At which Emerson seized him by the collar and quickly disproved the assertion, to the great delight of the fishermen. He marched his prisoner to the dock entrance and thrust him out into the street with the warning: "Don't you let me catch you in here again."
"I'm a union man and you can't load that ship with 'scabs!'" The stranger swore as he slunk off. "You'll be sorry for this." But Boyd motioned him away and summoned two of his men to stand guard with him.
All that morning the three held their posts, refusing to admit any one who did not have business within, the while a considerable crowd assembled in the street. The first actual violence, however, occurred when the fishermen knocked off for the noon hour. Sensing the storm about to break, Boyd called up the Police Department from the dock-office, then summoned Big George, who appeared in quick time. It was with considerable difficulty that the non-union crew fought its way back to resume work at one o'clock.
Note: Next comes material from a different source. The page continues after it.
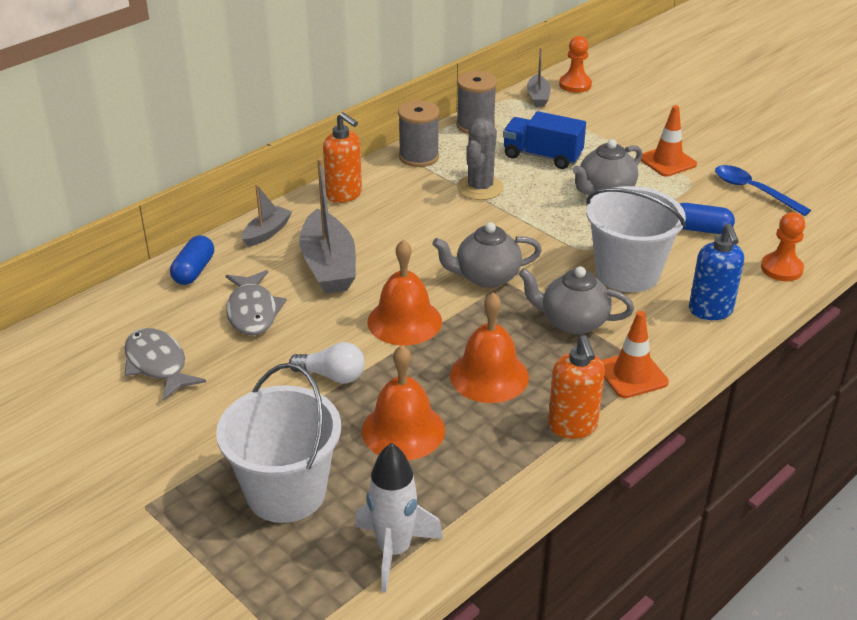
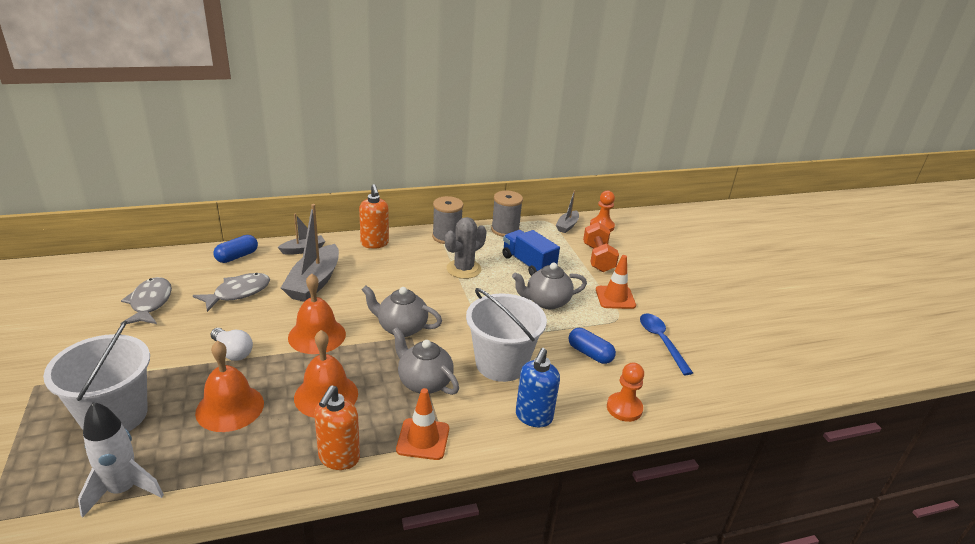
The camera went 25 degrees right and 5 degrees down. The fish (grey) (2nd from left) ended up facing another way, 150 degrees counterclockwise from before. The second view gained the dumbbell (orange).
During the afternoon the strikers made several attempts to enter the dock-shed, and it required a firm stand by the guards to restrain them. These growing signs of excitement pleased the fishermen intensely, and at each advance of the crowd it became as great a task to hold them back as it was to check the union forces. During one of these disturbances Captain Peasley made his way shoreward from the ship to scan the scene, and the sight of his uniform excited the ire of the strikers afresh. After a glance over the mob, he remarked to Emerson:
"Bli'me! It looks like a bloody riot already, doesn't it? Four hundred pounds to those dock wallopers! Huh! You know if I allowed them to bleed me that way—"
At that instant, from some quarter, a railroad spike whizzed past the
Captain's head, banging against the boards behind him with such a thump
that the dignified Englishman ducked quickly amid a shout of derision.
He began to curse them roundly in his own particular style.
"You'd better keep under cover, Captain," advised Emerson. "They don't seem to care for you."
"So it would appear," he agreed. "They're getting nawsty, aren't they?
I hope it doesn't lawst."
"Well, I hope it does," said George Balt. "If they'll only keep at it and beat up some of our boys at quitting-time the whole gang will be here in the morning."
It seemed that his wishes bade fair to be realized, for, as the day wore on, instead of diminishing, the excitement increased. By evening it became so menacing that Boyd was forced to send in an urgent demand for a squadron of bluecoats to escort his men to their lodgings, and it was only by the most vigorous efforts that a serious clash was averted. Nor was this task the easier since it did not meet with the approval of the fishermen themselves, who keenly resented protection of any sort.